Stochastic Recursive Algorithms: A Markov Chain Perspective
Virtual Informal Systems Seminar (VISS) Centre for Intelligent Machines (CIM) and Groupe d'Etudes et de Recherche en Analyse des Decisions (GERAD)
Abhishek Gupta
Electrical and Computer Engineering , The Ohio State University
Abstract:
Many stochastic optimization and empirical dynamic programming algorithms have been proposed in the literature that approximates certain deterministic algorithms. Examples of such algorithms are stochastic gradient descent and empirical value iteration, empirical Q value iteration, etc. for discounted or average cost MDPs. We refer to them as stochastic recursive algorithms, in which an exact contraction operator is replaced with an approximate random operator at every step of the iteration.
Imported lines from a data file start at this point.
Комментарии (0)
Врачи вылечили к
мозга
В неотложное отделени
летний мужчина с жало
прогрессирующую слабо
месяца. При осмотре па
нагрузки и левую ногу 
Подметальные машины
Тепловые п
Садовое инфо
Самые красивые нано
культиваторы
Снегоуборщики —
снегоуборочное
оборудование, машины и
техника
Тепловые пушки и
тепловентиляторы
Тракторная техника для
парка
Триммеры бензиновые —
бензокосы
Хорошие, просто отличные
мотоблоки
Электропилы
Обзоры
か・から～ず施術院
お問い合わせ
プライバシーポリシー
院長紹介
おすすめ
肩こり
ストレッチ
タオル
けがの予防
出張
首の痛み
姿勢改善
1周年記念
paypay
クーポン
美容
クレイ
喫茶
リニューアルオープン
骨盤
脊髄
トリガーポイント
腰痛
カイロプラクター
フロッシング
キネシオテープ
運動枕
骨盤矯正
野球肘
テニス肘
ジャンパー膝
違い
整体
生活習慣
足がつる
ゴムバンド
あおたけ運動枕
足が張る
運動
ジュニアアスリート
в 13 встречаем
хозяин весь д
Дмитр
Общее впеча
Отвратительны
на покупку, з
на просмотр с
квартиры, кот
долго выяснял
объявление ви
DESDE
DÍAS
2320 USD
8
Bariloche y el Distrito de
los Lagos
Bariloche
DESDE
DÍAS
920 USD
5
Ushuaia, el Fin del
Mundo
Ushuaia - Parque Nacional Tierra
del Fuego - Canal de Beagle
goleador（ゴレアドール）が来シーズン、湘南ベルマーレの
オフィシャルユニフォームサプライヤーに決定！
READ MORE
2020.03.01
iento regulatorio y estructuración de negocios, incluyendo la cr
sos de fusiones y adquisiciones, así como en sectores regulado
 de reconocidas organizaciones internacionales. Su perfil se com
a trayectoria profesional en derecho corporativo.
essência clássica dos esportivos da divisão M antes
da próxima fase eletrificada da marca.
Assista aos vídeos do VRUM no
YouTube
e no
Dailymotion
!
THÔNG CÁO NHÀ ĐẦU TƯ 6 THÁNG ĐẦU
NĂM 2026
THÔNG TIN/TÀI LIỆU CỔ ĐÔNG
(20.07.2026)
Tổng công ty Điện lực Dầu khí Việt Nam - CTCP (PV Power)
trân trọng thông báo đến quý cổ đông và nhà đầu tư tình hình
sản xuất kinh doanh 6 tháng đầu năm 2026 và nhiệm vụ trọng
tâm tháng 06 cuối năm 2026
These algorithms can be viewed within the framework of iterated random maps, and thus Markov chain theory can be leveraged to study the convergence properties of these algorithms. In the talk, we will discover some new insights about the convergence properties of stochastic recursive algorithms over infinite dimensional spaces. We will also present applications to some reinforcement learning algorithms
Bio:
Abhishek Gupta is an assistant professor in the ECE department at The Ohio State University. He completed his PhD in Aerospace Engineering from UIUC in 2014. His research interests are in stochastic control theory, probability theory, and game theory with applications to transportation markets, electricity markets, and cybersecurity of control systems.